Crime accusations fly in governor's raceby Brian Bakst, Associated Press
St. Paul, Minn. — (AP) In a battle of spreadsheets and bar graphs, Republican Gov. Tim Pawlenty and Democratic challenger Mike Hatch traded accusations Sunday over crime-fighting, with each saying the other has compromised public safety.
The lines of attack aren't new, but the delivery of each message was more personal and forceful.
At a St. Paul stop on a Minnesota flyaround, Pawlenty accused Hatch of distorting his record with claims that gang units suffered under his administration.
"His own record of public safety and public protection is quite pathetic," Pawlenty said, handing out a thick stack of figures and budget documents attempting to show Hatch has trimmed public protection staff in his attorney general's office.
Hatch disputed the Pawlenty claim, saying the charts don't account for an office reorganization he undertook in his first term. Hatch said his predecessor, Democrat Skip Humphrey, lumped more staff under the public protection heading.

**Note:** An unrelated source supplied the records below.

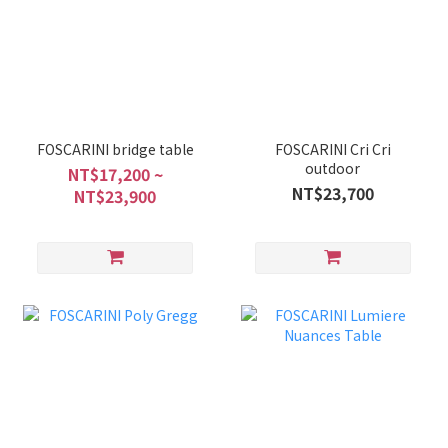
FOSCARINI bridge table
FOSCARINI Cri Cri
outdoor
NT$17,200 ~
NT$23,700
NT$23,900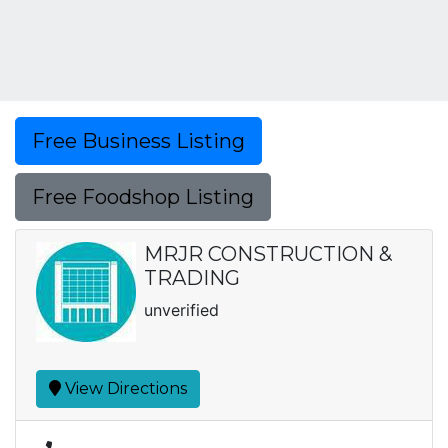
Free Business Listing
Free Foodshop Listing
MRJR CONSTRUCTION &
TRADING
unverified
View Directions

Hatch's reorganization segregated consumer protection, anti-trust and law enforcement units.
Hatch said Republicans have been "on a real vendetta with this office trying to cut our budget."
Pawlenty's claim that criminal cases don't get enough emphasis from Hatch don't match up with hard numbers, Hatch said, producing charts of his own.
"We have had a three-fold increase in homicide prosecutions, a four-fold increase in sex offender commitments, we've almost doubled implied consent cases," Hatch said, the last example referring to administrative actions taken in drunken driven cases.
In TV ads and other forms, Hatch has accused Pawlenty of harming public safety by cutting aid to local governments and altering a specialized gang unit.
Pawlenty said he can't control budget decisions made by cities and counties. On the Gang Strike Force, he maintains that its functions are now handled by a bigger narcotics task force with broader reach.
"The facts will show that under my watch we have put more money into building more prison space than in any time in the modern history in the state and the rate of incarceration in Minnesota of serious and violent offenders has gone up faster than any time in the state's history," Pawlenty said. "That is not an accidental strategy."
Both Pawlenty and Hatch said they would devote more state resources to helping cities on the public safety front. Hatch's public safety plan also calls for expanded drug treatment.